The mini-C compiler looks like a step in the right direction for me.
I'm going to look into that.
I'm not comfortable with C++ yet, and am not sure how I'd use Pyste.


to clarify, Pyste is a Python tool that uses GCCXML to generate bindings; it might
not be something that you can use out of the box for your project, but it's definitely
something you should study, and perhaps borrow implementation ideas from.

</F>
--
http://mail.python.org/mailman/listinfo/python-list

Jul 18 '05 #8

P: n/a
That looks cool Roman, however, I'm behind a Corporate Firewall, is
there any chance you could send me a cvs snapshot?

John

Jul 18 '05 #9

P: n/a
Jean de Largentaye wrote:
Hi,

I need to parse a subset of C (a header file), and generate some unit
tests for the functions listed in it. I thus need to parse the code,
then rewrite function calls with wrong parameters. What I call "shaking
the broken tree" :)
I chose to make my UT-generator in Python 2.4. However, I am now
encountering problems in choosing the right parser for the job. I
struggle in choosing between the inappropriate, the out-of-date, the
alpha, or the too-big-for-the task...


Why not see if the output from a tags file generator such as ctags or
etags will do what you want.

I often find that some simpler tools do 95% of the work and it is easier
to treat the other five percent as broken-input.

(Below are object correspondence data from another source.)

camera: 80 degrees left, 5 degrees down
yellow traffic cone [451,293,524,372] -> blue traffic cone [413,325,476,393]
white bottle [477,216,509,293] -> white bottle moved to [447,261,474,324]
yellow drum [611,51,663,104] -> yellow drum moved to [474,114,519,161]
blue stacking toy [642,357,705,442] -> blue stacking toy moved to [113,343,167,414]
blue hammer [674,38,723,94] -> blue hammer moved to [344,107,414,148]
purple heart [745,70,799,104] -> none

try http://ctags.sourceforge.net/
- Paddy.
Jul 18 '05 #10

P: n/a
Jean, Paddy

I use "pym" to extract bits of pascal out of delphi code for documentation
purposes. You have to add some stuff to the delphi code (in your case, C
header), but these are added within comment blocks, and the interesting
thing is that you add python code(!) as a kind of dynamic markup which pym
executes while parsing the file.

In other words, you can write python code within a comment block in your
C-header to generate unit-tests into other files, and get that code
executed with pym.

Keep well
Caleb
On Tue, 08 Feb 2005 19:58:33 GMT, Paddy McCarthy <pa********@netscape.net>
wrote:
Jean de Largentaye wrote:
Hi,
I need to parse a subset of C (a header file), and generate some unit
tests for the functions listed in it. I thus need to parse the code,
then rewrite function calls with wrong parameters. What I call "shaking
the broken tree" :)
I chose to make my UT-generator in Python 2.4. However, I am now
encountering problems in choosing the right parser for the job. I
struggle in choosing between the inappropriate, the out-of-date, the
alpha, or the too-big-for-the task...


Why not see if the output from a tags file generator such as ctags or
etags will do what you want.

I often find that some simpler tools do 95% of the work and it is easier
to treat the other five percent as broken-input.

try http://ctags.sourceforge.net/
- Paddy.


Jul 18 '05 #11

P: n/a

Jean de Largentaye wrote:
Hi,

I need to parse a subset of C (a header file), and generate some unit
tests for the functions listed in it. I thus need to parse the code,
then rewrite function calls with wrong parameters. What I call "shaking the broken tree" :)


I was thinking "cdecl", and googling brought up this:

http://arrowtheory.com/software/python/

Another option, which I used recently when I had to parse a whole bunch
of Oracle 'create table' scripts [with semi-structured comments which
had to be mined for additional info]: write a recursive descent parser
-- but maybe the grammar of C function declarations is too complicated
for this.

HTH,
John

Jul 18 '05 #12

This discussion thread is closed

Replies have been disabled for this discussion.